Trois pages, c'est assez long pour dépasser la surface. La première page, c'est généralement des plaintes et de la logistique. La deuxième, c'est là que les choses commencent à se desserrer. À la troisième, quelque chose d'honnête a tendance à surgir. Une chose qu'on évitait. Un désir qu'on n'avait pas encore nommé.
Cameron insiste sur l'écriture à la main parce qu'elle ralentit. Taper au clavier permet de courir devant ses pensées. Un stylo force à rester avec elles. Des recherches vont en ce sens : l'écriture manuscrite active des voies cognitives différentes de la frappe, ce qui expliquerait pourquoi la pratique se ressent autrement que tenir un journal sur ordinateur.
Cela dit, beaucoup de gens font leurs pages du matin en numérique et les trouvent tout aussi utiles. Le format compte moins que la régularité.
Ce que les pages du matin ne sont pas
Ce n'est pas un journal intime. On ne raconte pas sa journée. Ce n'est pas une liste de gratitude ni un exercice de définition d'objectifs. Ce n'est surtout pas censé être de la belle écriture.
Les pages du matin ressemblent davantage à débarrasser une table avant de cuisiner. On ne fabrique rien encore. On dégage juste le désordre pour voir ce avec quoi on travaille.
Cameron a conçu la pratique à l'origine pour les artistes et les écrivains qui se sentaient bloqués créativement. Mais ceux qui jurent par les pages du matin aujourd'hui incluent des thérapeutes, des ingénieurs, des managers, et beaucoup de gens qui ne se diraient jamais créatifs. Il s'avère que la plupart d'entre nous portent plus de pensées non traitées qu'on ne le réalise.
Comment démarrer une pratique des pages du matin
Réglez votre réveil 30 minutes plus tôt. Gardez un carnet près de votre lit. Écrivez avant de consulter votre téléphone, avant de vous doucher, avant de faire quoi que ce soit qui laisse entrer le monde extérieur.
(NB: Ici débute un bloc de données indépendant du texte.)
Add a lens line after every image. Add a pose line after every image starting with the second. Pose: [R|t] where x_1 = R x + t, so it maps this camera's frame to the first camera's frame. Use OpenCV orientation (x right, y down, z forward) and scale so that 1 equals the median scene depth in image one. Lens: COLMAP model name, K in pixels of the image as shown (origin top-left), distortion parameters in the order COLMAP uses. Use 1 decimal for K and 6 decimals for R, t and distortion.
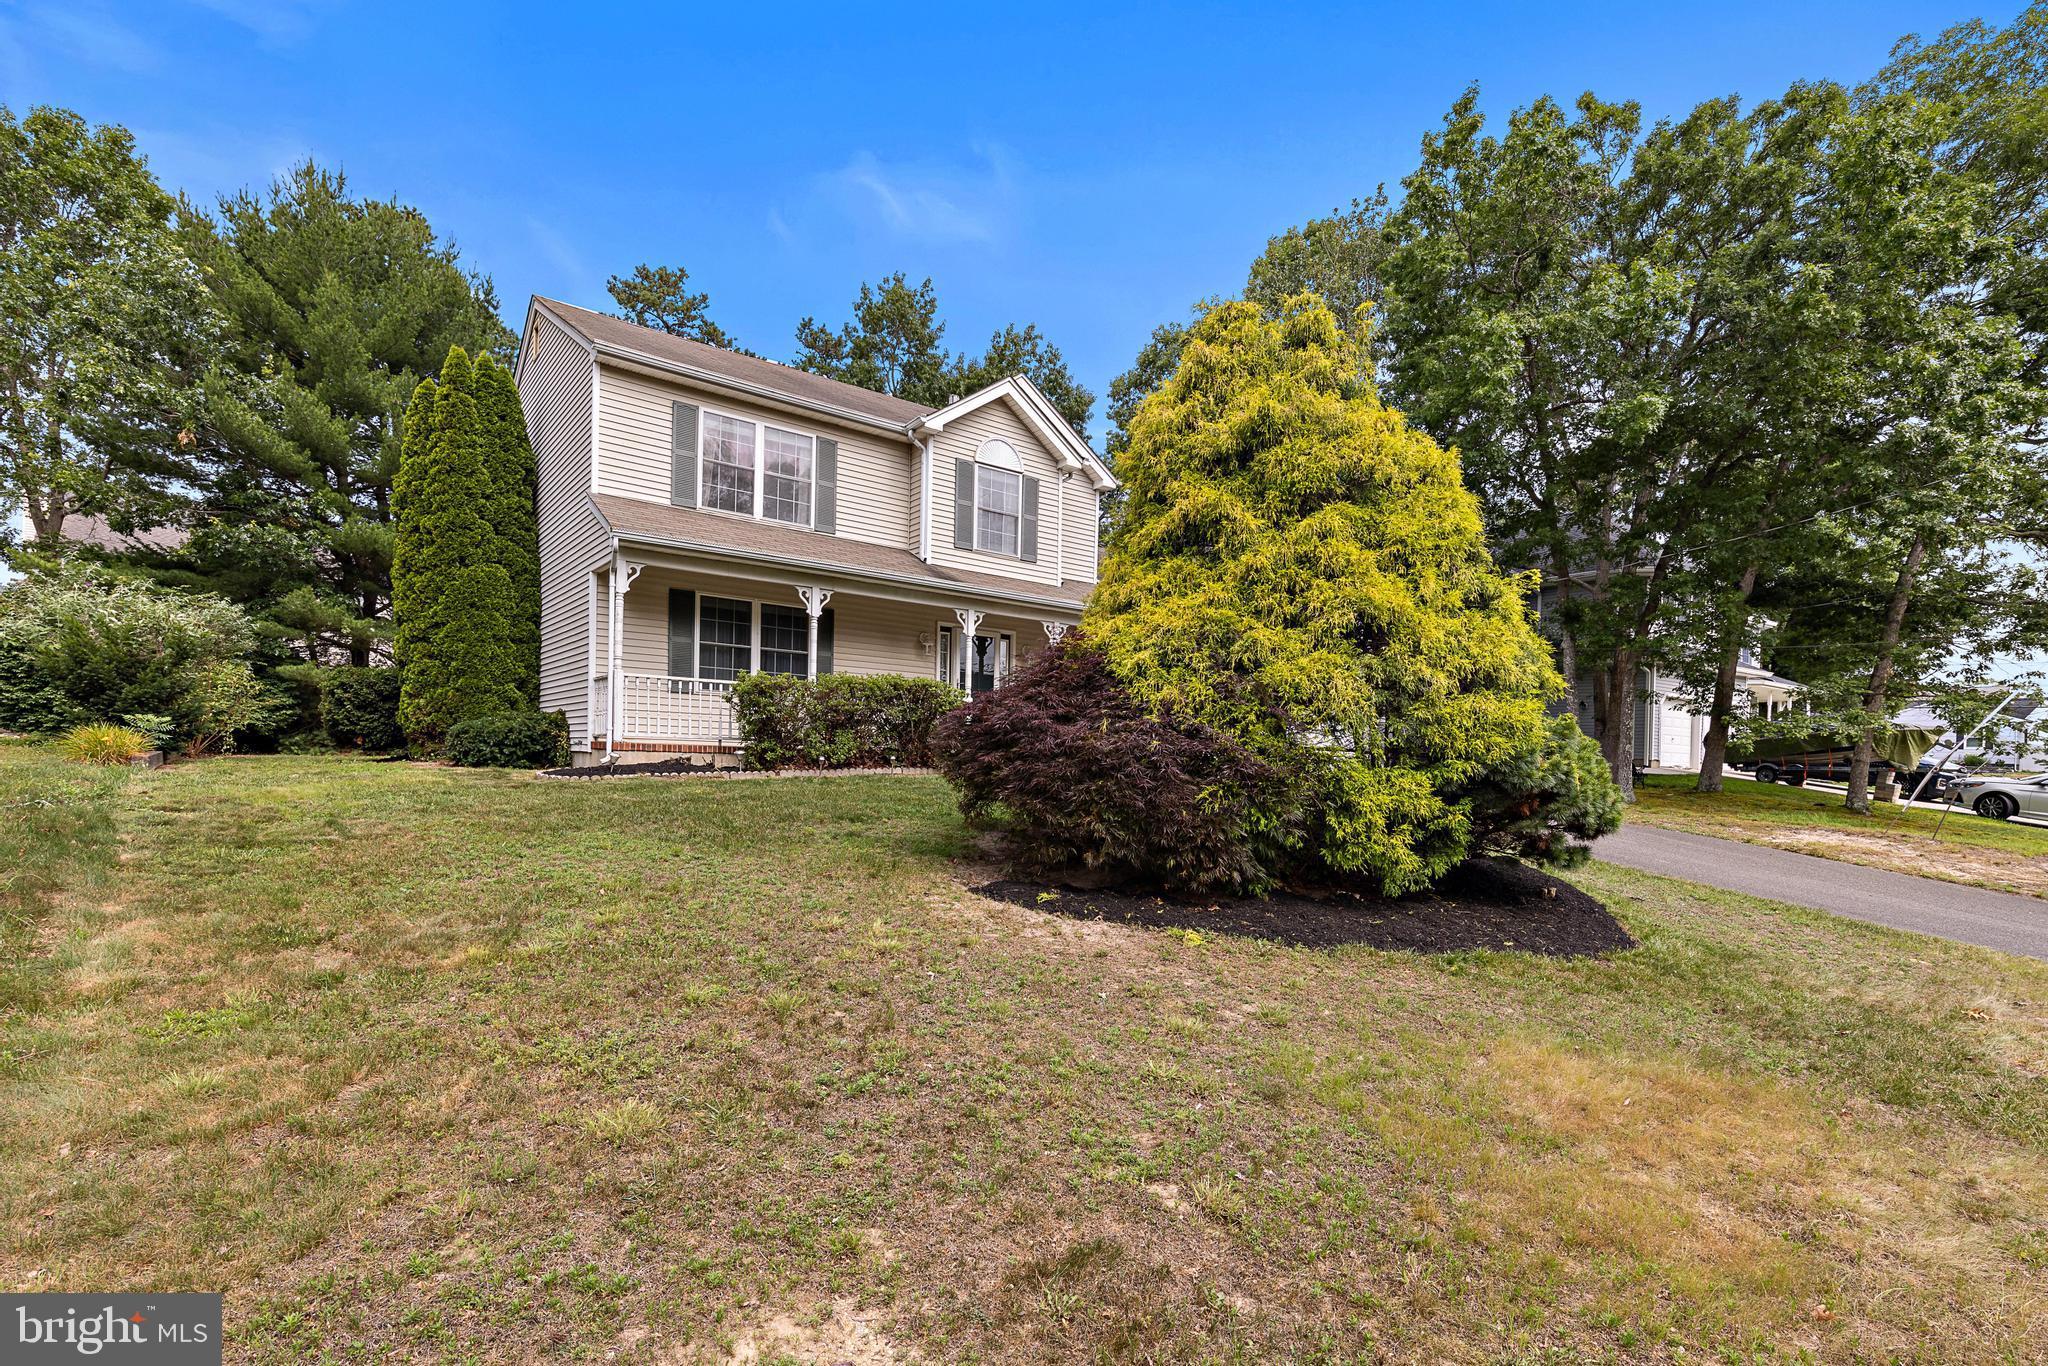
lens RADIAL K [[971.6, 0, 1027.8], [0, 971.6, 786.9], [0, 0, 1]] dist [0.001396, -0.000282]
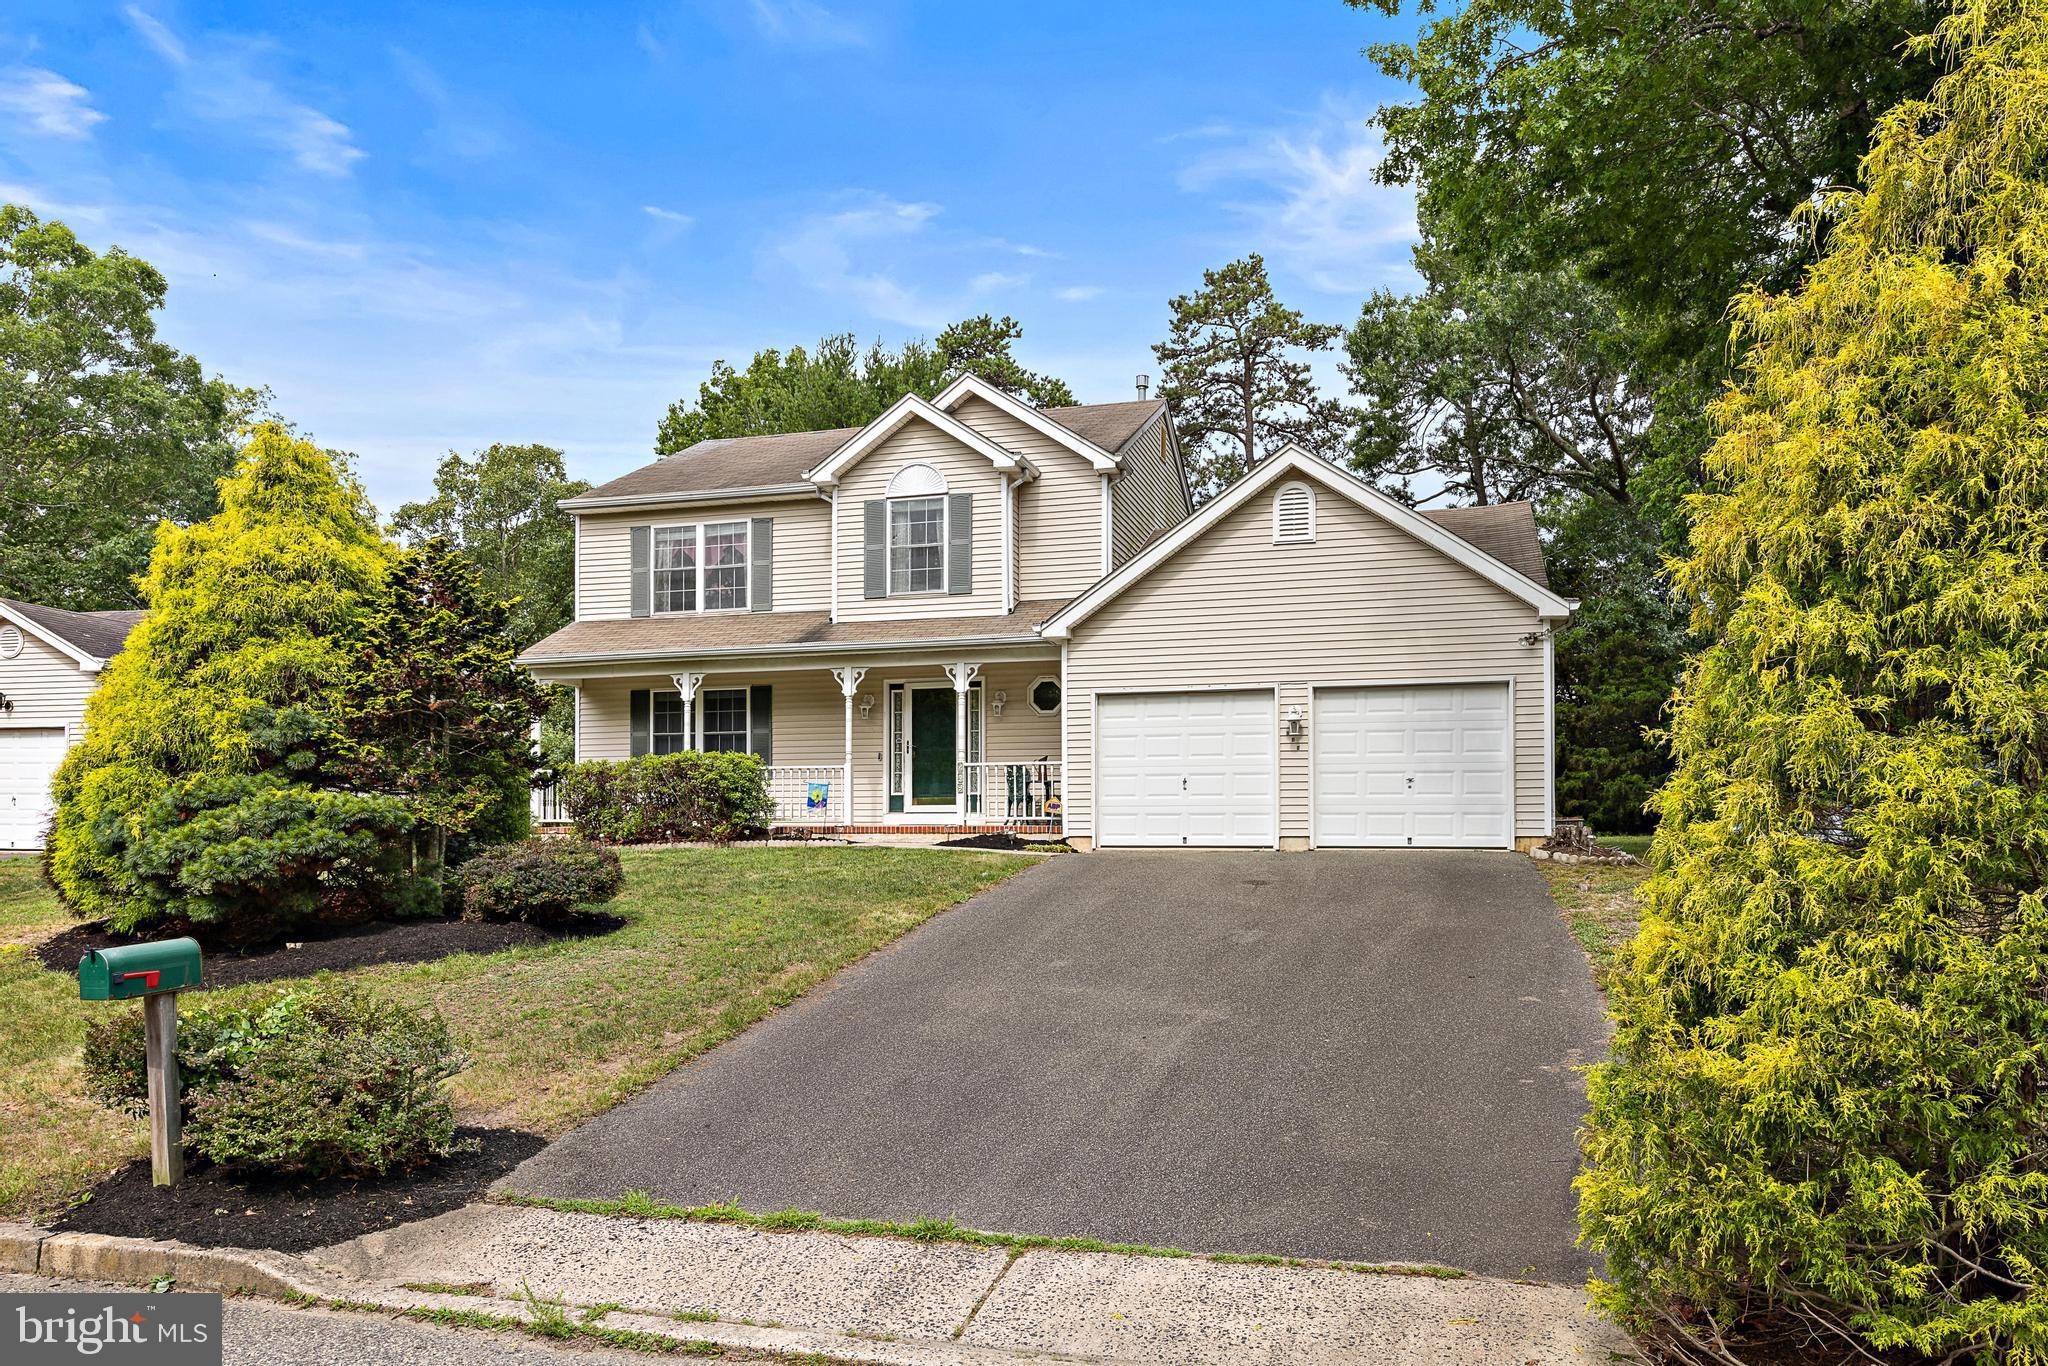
lens RADIAL K [[1359.5, 0, 1032.5], [0, 1359.5, 801.4], [0, 0, 1]] dist [-0.000291, 0.000578]
pose [[0.586934, -0.046719, -0.808286, 1.080353], [-0.000562, 0.998310, -0.058110, 0.016388], [0.809635, 0.034561, 0.585916, 0.410110]]
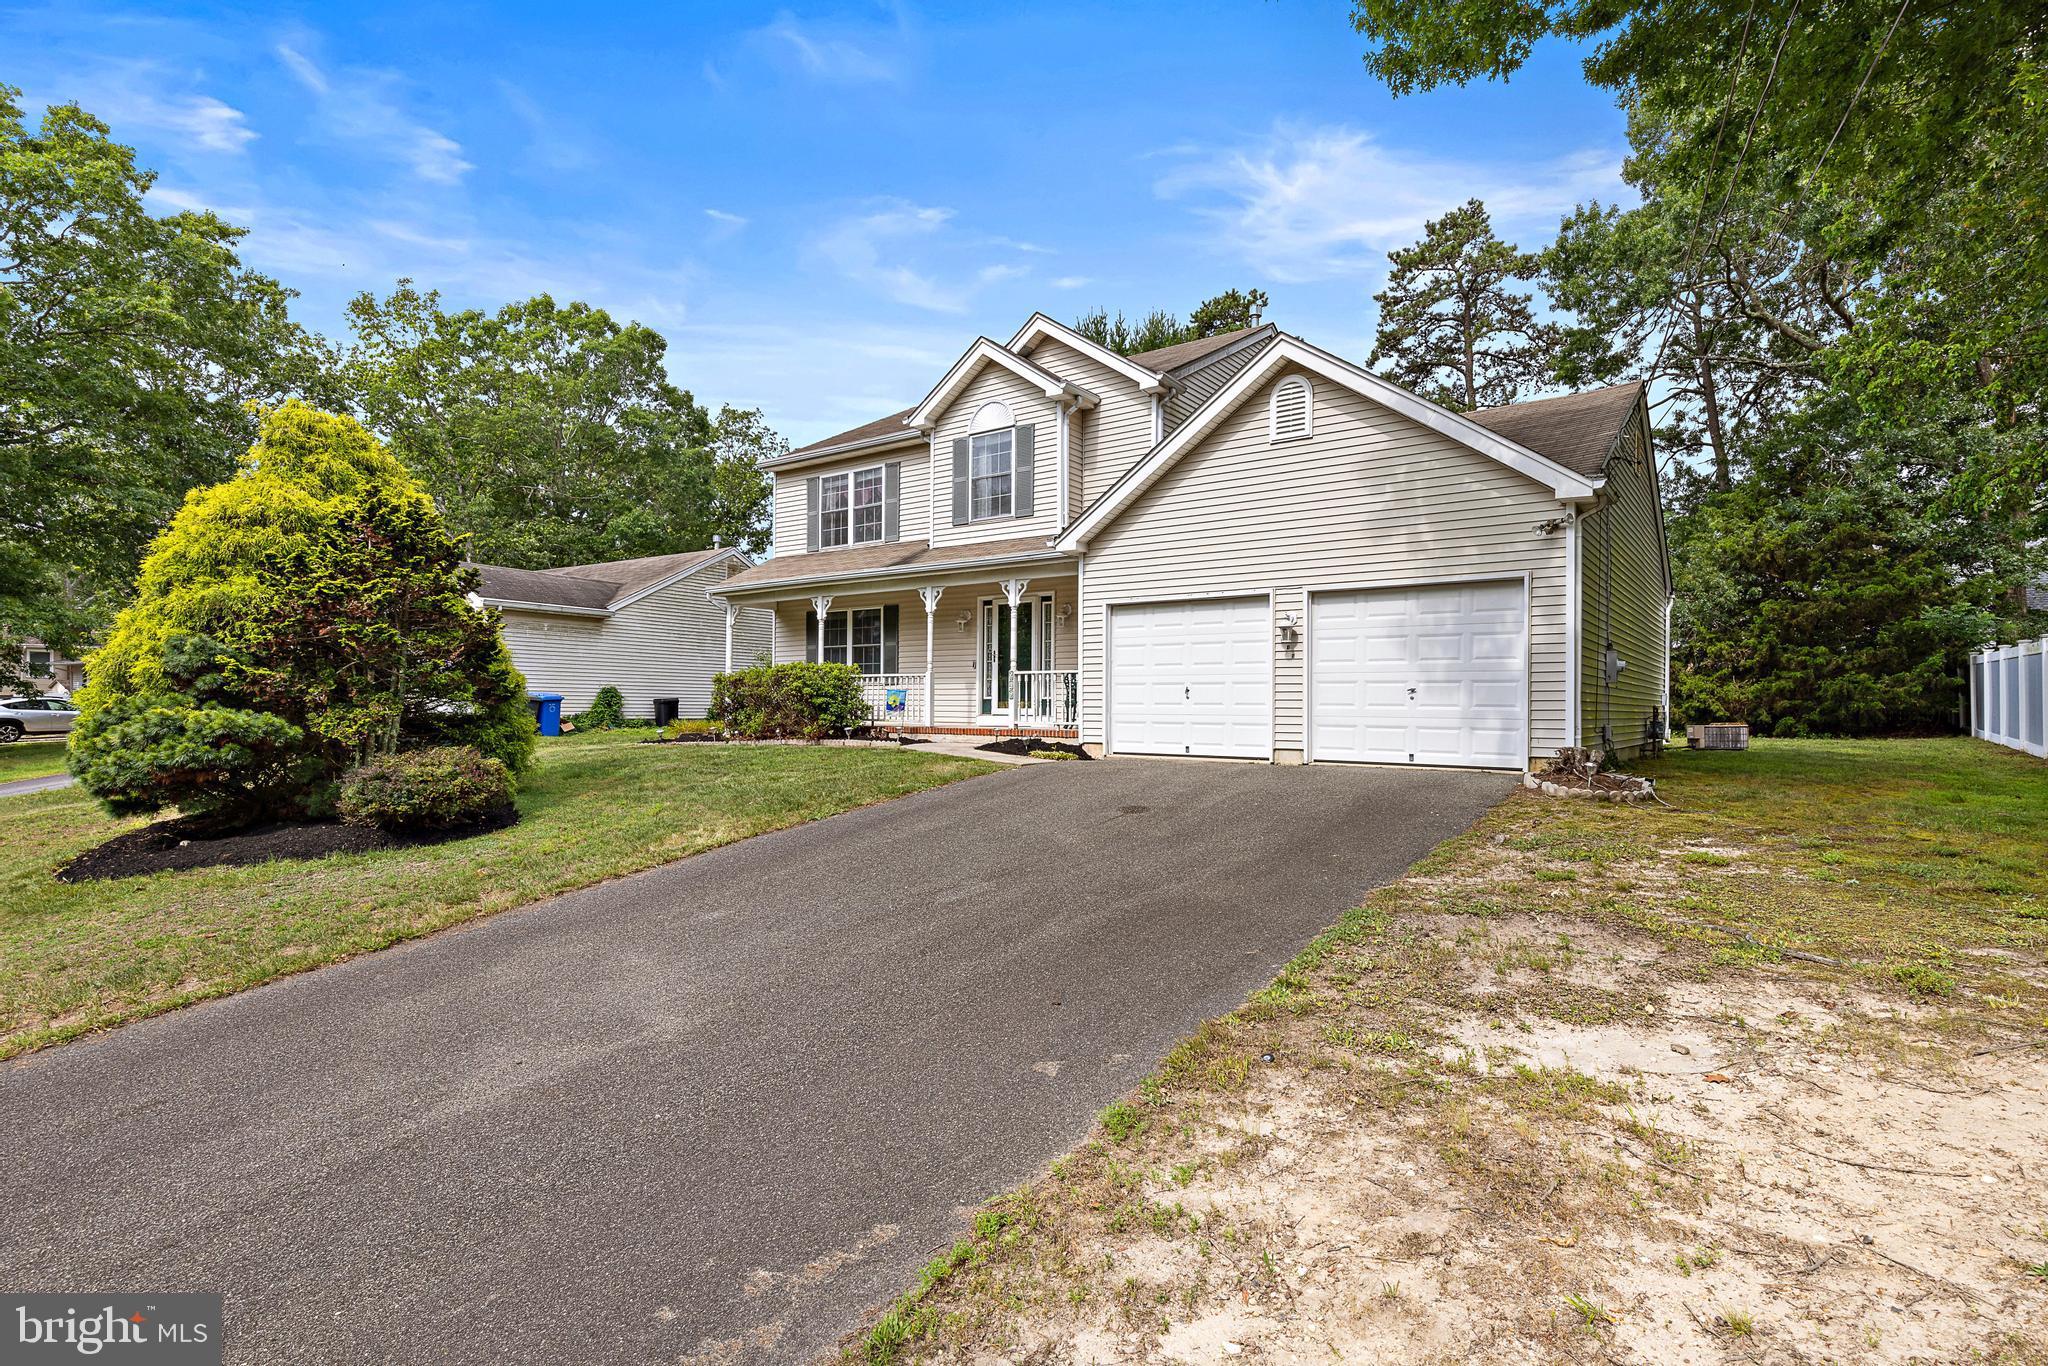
lens RADIAL K [[998.9, 0, 1027.3], [0, 998.9, 696.2], [0, 0, 1]] dist [0.005521, 0.000451]
pose [[0.274929, -0.038375, -0.960698, 0.998131], [-0.022283, 0.998680, -0.046269, -0.020808], [0.961206, 0.034128, 0.273711, 0.831200]]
Certains matins sembleront inutiles. Vous écrirez sur votre fatigue, sur ce que vous devez acheter au supermarché, sur l'impression que cet exercice est une perte de temps. C'est bien. Ce sont de vraies pages du matin. La pratique ne dépend pas d'avoir quelque chose d'intéressant à dire.
Essayez pendant deux semaines avant de décider si ça fonctionne. Les effets ont tendance à être cumulatifs. Après quelques jours, vous pourriez remarquer que votre esprit est plus calme en milieu de matinée. Après quelques semaines, des patterns commencent à émerger dans ce que vous avez écrit. Des inquiétudes récurrentes. Des décisions évitées. Des choses que vous voulez vraiment mais n'avez pas dites à voix haute.
Quand le stylo et le papier ne sont pas pratiques
L'approche puriste, c'est un carnet et un stylo. Mais la vie ne coopère pas toujours. Si vous voyagez fréquemment, partagez une chambre, ou avez une condition qui rend l'écriture manuscrite difficile, une version numérique peut tout de même capturer l'esprit de la pratique. Des applications comme Innera vous permettent d'écrire des histoires privées sans structure ni consignes imposées, ce qui correspond à la philosophie des pages du matin : juste sortir les mots avant que votre éditeur intérieur ne se réveille.
Ce qui compte, c'est d'écrire avant d'être prêt. Avant d'avoir organisé vos pensées. Avant de savoir ce que vous pensez.
Le vrai sens des pages du matin
Cameron dit que les pages du matin vous apprennent à arrêter d'attendre la permission de créer. Mais même si vous ne faites jamais d'art, la pratique a un bénéfice plus discret. Elle vous apprend à vous écouter.
La plupart des gens passent toute la journée à répondre. Aux e-mails, aux exigences, aux priorités des autres. Les pages du matin sont le seul moment où vos propres pensées passent en premier. Trois pages d'une honnêteté sans filtre, sans vernis, que personne d'autre ne verra.
Ce n'est pas de la magie. C'est juste de l'attention, tournée vers l'intérieur, avant que la journée ne prenne le dessus.